» **Tasks to carry out**
A - In the essay on Indonesia, how was the conflict in Sambas characterized?
B - Reproduce the part of the essay on Indonesia starting with "In reality, both" and going on through "that custom sphere.".

» **Provided passage**
>>>>>

Precedence: bulk
WHY IS INDONESIA NOT FALLING APART?
(part 2 of 4)
by Waruno Mahdi
2. WHAT DID AMBON AND SAMBAS HAVE IN COMMON?
Outbreaks of violence of a type that has been generally handled under
the rubrique "ethnic, religious, and racial conflict" (SARA) have been
occurring throughout the country. The two most spectacular of these,
in Ambon, Maluku, and in Sambas, West Kalimantan, have served as tragic
landmarks in this protracted period of national agony.
That of Ambon was quickly dubbed as interconfessional: a conflict
between Christians and Muslims. That on the Sambas was just as quickly
characterized as interethnic: Malays and Dayaks versus Madurese.
In reality, both characterizations are not quite satisfactory. They fail
to reveal the ultimate underlying source of the conflict, and for that
reason do not conduce to venues for effective remedy. But more important
for our present interest, they do not permit a candid appraisal of the
implications of such outbreaks for either maintenance or disintegration
of national unity.
In Ambon, it has been stressed again and again, Christians and Muslims
lived peacefully side by side under traditional customs of communal
solidarity. Only more recently arrived Buginese and Butonese muslim
settlers, it is said, failed to integrate into that custom sphere.

<<<<<

» **Material supplied**
>>>>>

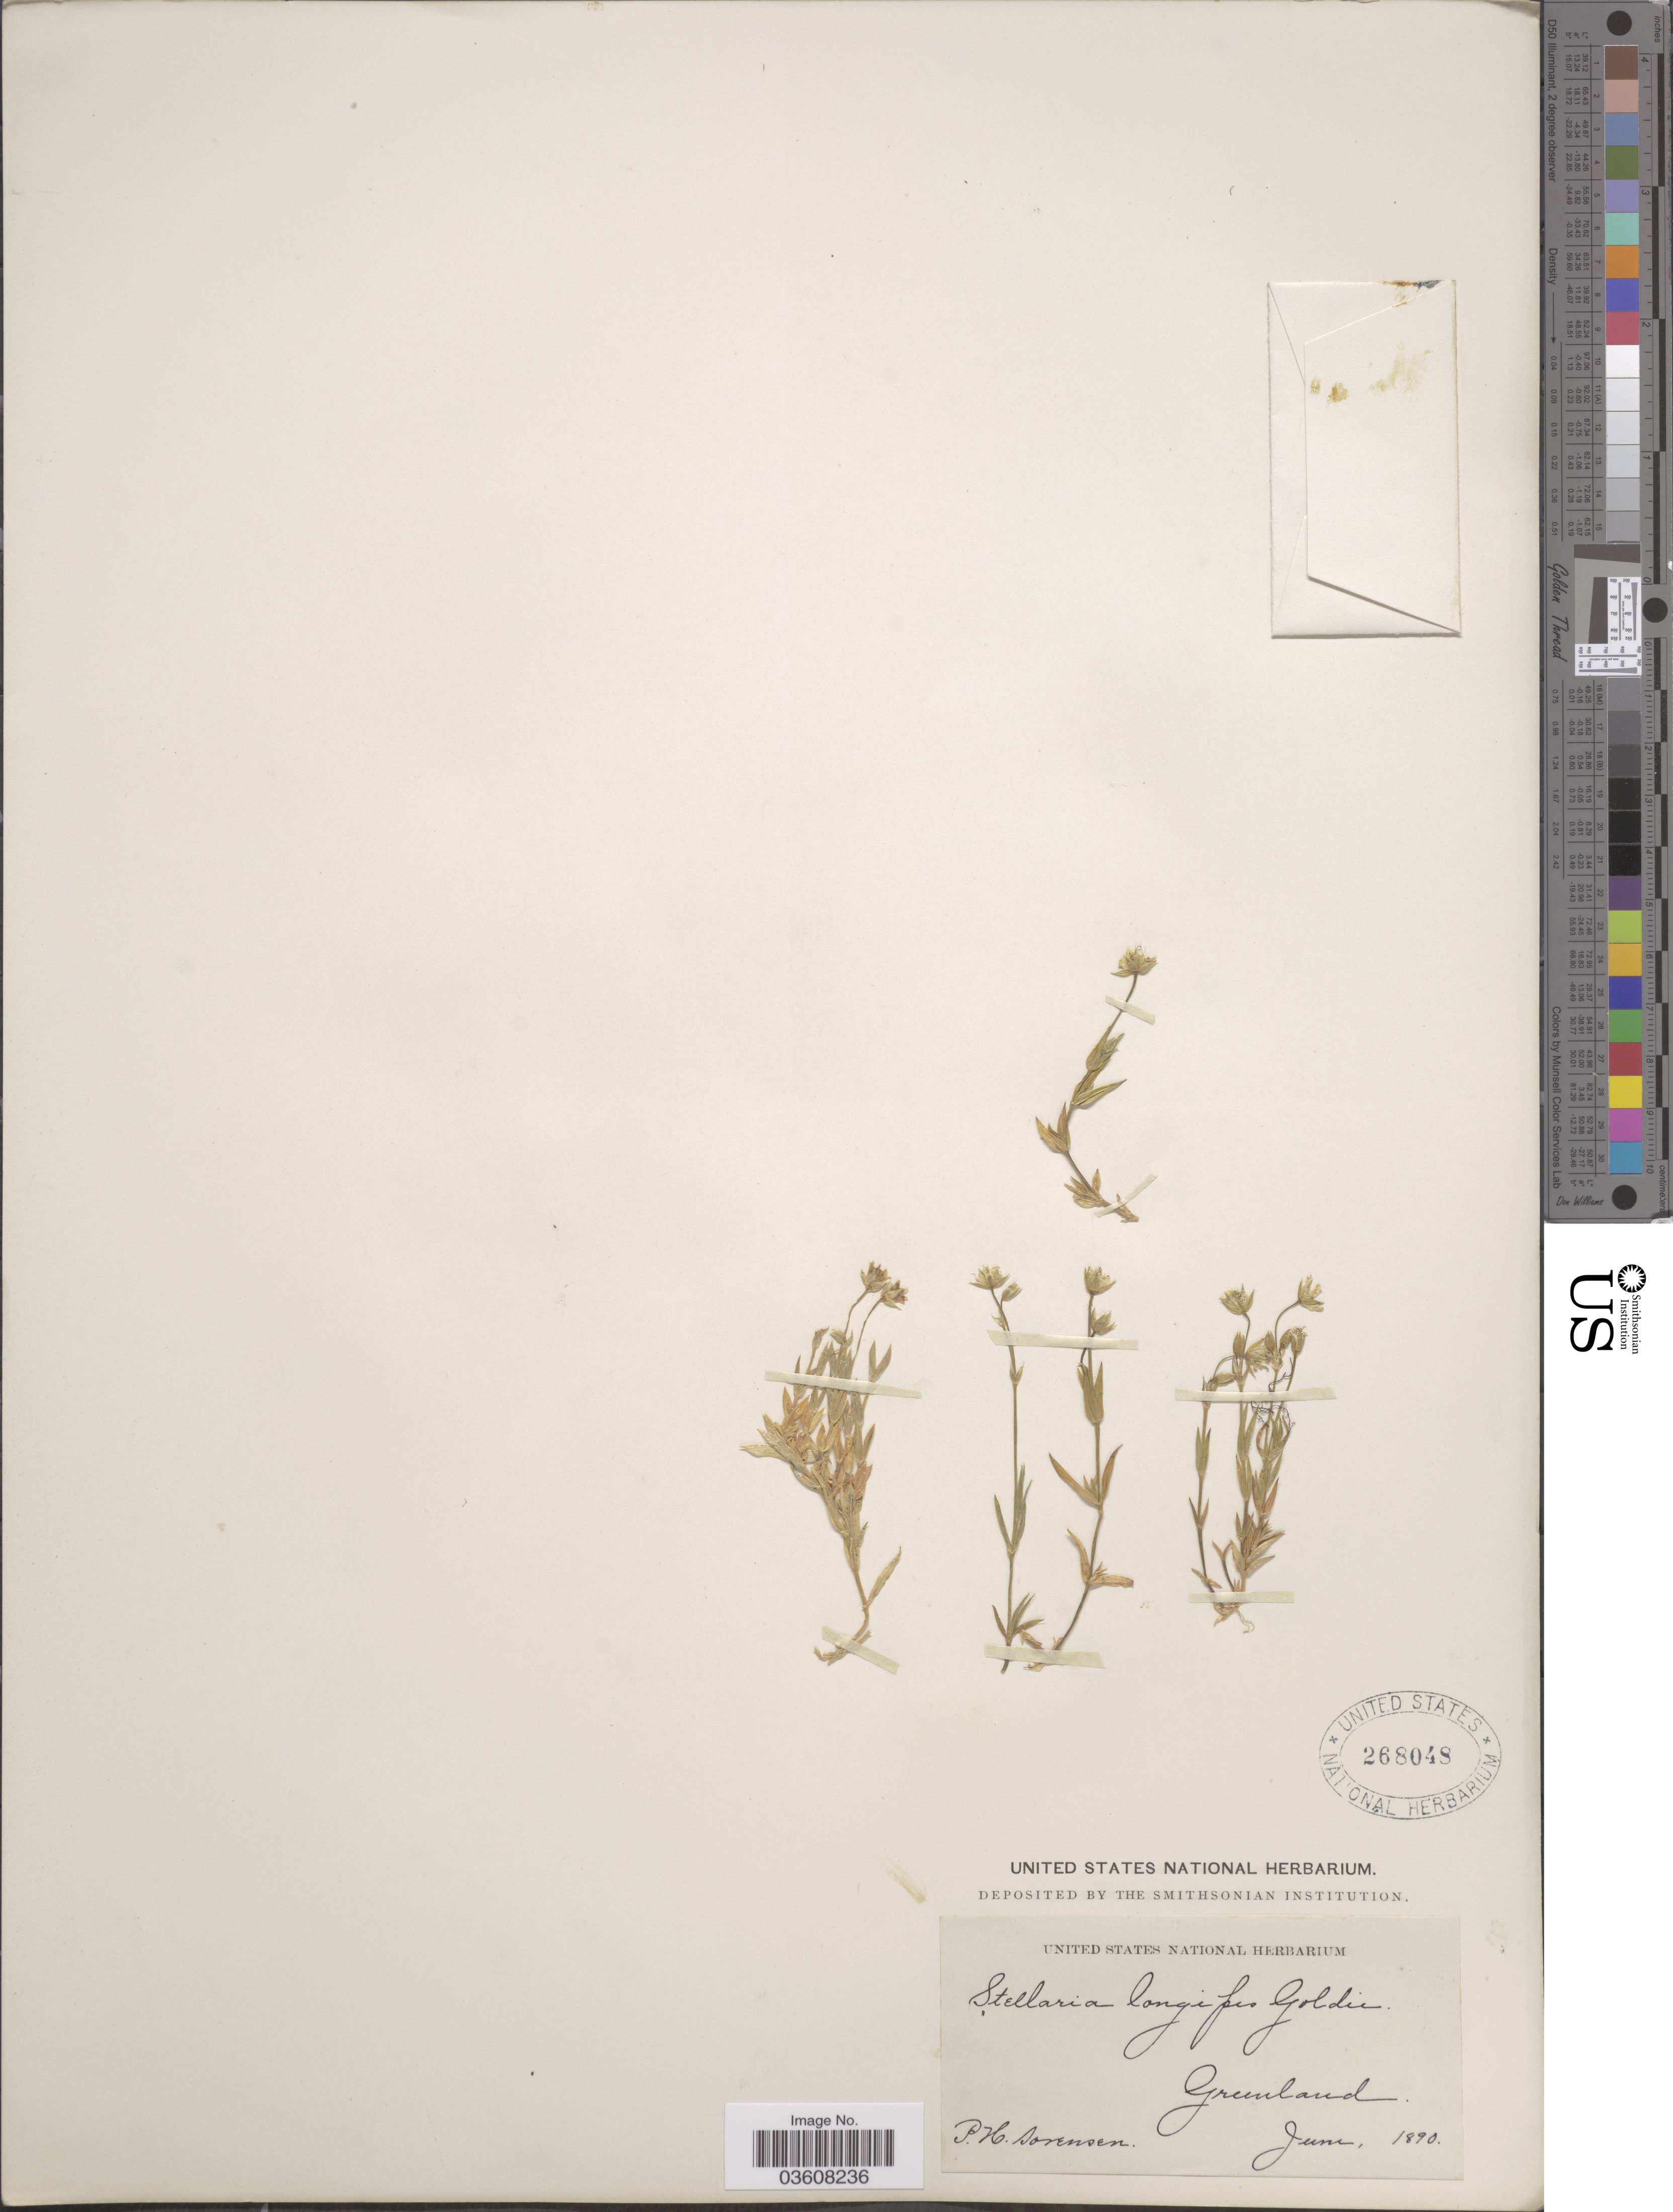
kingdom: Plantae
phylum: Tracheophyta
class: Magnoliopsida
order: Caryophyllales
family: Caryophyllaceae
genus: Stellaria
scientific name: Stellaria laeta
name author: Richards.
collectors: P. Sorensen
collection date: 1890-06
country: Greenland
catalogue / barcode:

<<<<<

» **The replies**
A - As interethnic: Malays and Dayaks versus Madurese.

B -
In reality, both characterizations are not quite satisfactory. They fail
to reveal the ultimate underlying source of the conflict, and for that
reason do not conduce to venues for effective remedy. But more important
for our present interest, they do not permit a candid appraisal of the
implications of such outbreaks for either maintenance or disintegration
of national unity.
In Ambon, it has been stressed again and again, Christians and Muslims
lived peacefully side by side under traditional customs of communal
solidarity. Only more recently arrived Buginese and Butonese muslim
settlers, it is said, failed to integrate into that custom sphere.